━━━ EXTRACTED RECORDS
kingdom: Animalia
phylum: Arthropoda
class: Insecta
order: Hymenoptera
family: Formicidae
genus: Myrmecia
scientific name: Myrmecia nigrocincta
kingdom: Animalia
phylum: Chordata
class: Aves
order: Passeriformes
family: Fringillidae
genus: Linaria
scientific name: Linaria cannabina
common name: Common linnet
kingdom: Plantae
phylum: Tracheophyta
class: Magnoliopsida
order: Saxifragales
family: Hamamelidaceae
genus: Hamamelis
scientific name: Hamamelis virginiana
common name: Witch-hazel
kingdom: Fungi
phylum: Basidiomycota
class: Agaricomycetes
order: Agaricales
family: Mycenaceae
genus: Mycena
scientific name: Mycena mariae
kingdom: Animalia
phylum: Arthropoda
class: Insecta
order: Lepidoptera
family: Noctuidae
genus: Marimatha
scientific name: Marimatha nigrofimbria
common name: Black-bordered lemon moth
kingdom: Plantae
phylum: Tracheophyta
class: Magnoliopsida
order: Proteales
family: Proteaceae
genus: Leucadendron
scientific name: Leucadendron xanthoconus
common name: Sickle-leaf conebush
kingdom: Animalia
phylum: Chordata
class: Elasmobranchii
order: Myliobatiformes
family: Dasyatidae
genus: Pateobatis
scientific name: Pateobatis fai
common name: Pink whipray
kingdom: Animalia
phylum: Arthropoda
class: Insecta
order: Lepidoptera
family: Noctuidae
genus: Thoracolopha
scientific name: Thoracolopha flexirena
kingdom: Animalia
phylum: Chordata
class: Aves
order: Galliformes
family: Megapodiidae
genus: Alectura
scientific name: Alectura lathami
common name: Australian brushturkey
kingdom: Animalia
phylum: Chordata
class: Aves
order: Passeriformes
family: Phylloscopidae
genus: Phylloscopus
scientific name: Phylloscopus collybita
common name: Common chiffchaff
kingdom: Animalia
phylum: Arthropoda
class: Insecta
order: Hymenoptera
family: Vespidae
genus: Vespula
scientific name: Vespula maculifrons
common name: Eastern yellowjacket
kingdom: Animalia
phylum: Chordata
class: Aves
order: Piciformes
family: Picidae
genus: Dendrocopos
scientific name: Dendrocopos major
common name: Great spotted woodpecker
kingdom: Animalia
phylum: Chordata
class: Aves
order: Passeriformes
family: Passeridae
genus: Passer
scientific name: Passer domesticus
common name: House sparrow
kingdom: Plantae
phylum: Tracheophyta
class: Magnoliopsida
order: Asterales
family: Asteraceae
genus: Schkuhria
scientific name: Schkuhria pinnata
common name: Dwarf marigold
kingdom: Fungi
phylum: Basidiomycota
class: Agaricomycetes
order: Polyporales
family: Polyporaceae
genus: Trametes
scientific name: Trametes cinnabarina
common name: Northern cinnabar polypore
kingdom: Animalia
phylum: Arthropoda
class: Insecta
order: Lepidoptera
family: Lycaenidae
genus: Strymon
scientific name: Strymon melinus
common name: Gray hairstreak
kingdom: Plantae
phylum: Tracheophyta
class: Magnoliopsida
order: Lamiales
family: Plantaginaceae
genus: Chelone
━━━━━━
## PROBLEM DESCRIPTION:
Rewrite the listing above as a JSON array of strings, with one string for each line from start to end and no blank lines.

## RESPONSE TO THIS TASK:
[
  "kingdom: Animalia",
  "phylum: Arthropoda",
  "class: Insecta",
  "order: Hymenoptera",
  "family: Formicidae",
  "genus: Myrmecia",
  "scientific name: Myrmecia nigrocincta",
  "kingdom: Animalia",
  "phylum: Chordata",
  "class: Aves",
  "order: Passeriformes",
  "family: Fringillidae",
  "genus: Linaria",
  "scientific name: Linaria cannabina",
  "common name: Common linnet",
  "kingdom: Plantae",
  "phylum: Tracheophyta",
  "class: Magnoliopsida",
  "order: Saxifragales",
  "family: Hamamelidaceae",
  "genus: Hamamelis",
  "scientific name: Hamamelis virginiana",
  "common name: Witch-hazel",
  "kingdom: Fungi",
  "phylum: Basidiomycota",
  "class: Agaricomycetes",
  "order: Agaricales",
  "family: Mycenaceae",
  "genus: Mycena",
  "scientific name: Mycena mariae",
  "kingdom: Animalia",
  "phylum: Arthropoda",
  "class: Insecta",
  "order: Lepidoptera",
  "family: Noctuidae",
  "genus: Marimatha",
  "scientific name: Marimatha nigrofimbria",
  "common name: Black-bordered lemon moth",
  "kingdom: Plantae",
  "phylum: Tracheophyta",
  "class: Magnoliopsida",
  "order: Proteales",
  "family: Proteaceae",
  "genus: Leucadendron",
  "scientific name: Leucadendron xanthoconus",
  "common name: Sickle-leaf conebush",
  "kingdom: Animalia",
  "phylum: Chordata",
  "class: Elasmobranchii",
  "order: Myliobatiformes",
  "family: Dasyatidae",
  "genus: Pateobatis",
  "scientific name: Pateobatis fai",
  "common name: Pink whipray",
  "kingdom: Animalia",
  "phylum: Arthropoda",
  "class: Insecta",
  "order: Lepidoptera",
  "family: Noctuidae",
  "genus: Thoracolopha",
  "scientific name: Thoracolopha flexirena",
  "kingdom: Animalia",
  "phylum: Chordata",
  "class: Aves",
  "order: Galliformes",
  "family: Megapodiidae",
  "genus: Alectura",
  "scientific name: Alectura lathami",
  "common name: Australian brushturkey",
  "kingdom: Animalia",
  "phylum: Chordata",
  "class: Aves",
  "order: Passeriformes",
  "family: Phylloscopidae",
  "genus: Phylloscopus",
  "scientific name: Phylloscopus collybita",
  "common name: Common chiffchaff",
  "kingdom: Animalia",
  "phylum: Arthropoda",
  "class: Insecta",
  "order: Hymenoptera",
  "family: Vespidae",
  "genus: Vespula",
  "scientific name: Vespula maculifrons",
  "common name: Eastern yellowjacket",
  "kingdom: Animalia",
  "phylum: Chordata",
  "class: Aves",
  "order: Piciformes",
  "family: Picidae",
  "genus: Dendrocopos",
  "scientific name: Dendrocopos major",
  "common name: Great spotted woodpecker",
  "kingdom: Animalia",
  "phylum: Chordata",
  "class: Aves",
  "order: Passeriformes",
  "family: Passeridae",
  "genus: Passer",
  "scientific name: Passer domesticus",
  "common name: House sparrow",
  "kingdom: Plantae",
  "phylum: Tracheophyta",
  "class: Magnoliopsida",
  "order: Asterales",
  "family: Asteraceae",
  "genus: Schkuhria",
  "scientific name: Schkuhria pinnata",
  "common name: Dwarf marigold",
  "kingdom: Fungi",
  "phylum: Basidiomycota",
  "class: Agaricomycetes",
  "order: Polyporales",
  "family: Polyporaceae",
  "genus: Trametes",
  "scientific name: Trametes cinnabarina",
  "common name: Northern cinnabar polypore",
  "kingdom: Animalia",
  "phylum: Arthropoda",
  "class: Insecta",
  "order: Lepidoptera",
  "family: Lycaenidae",
  "genus: Strymon",
  "scientific name: Strymon melinus",
  "common name: Gray hairstreak",
  "kingdom: Plantae",
  "phylum: Tracheophyta",
  "class: Magnoliopsida",
  "order: Lamiales",
  "family: Plantaginaceae",
  "genus: Chelone"
]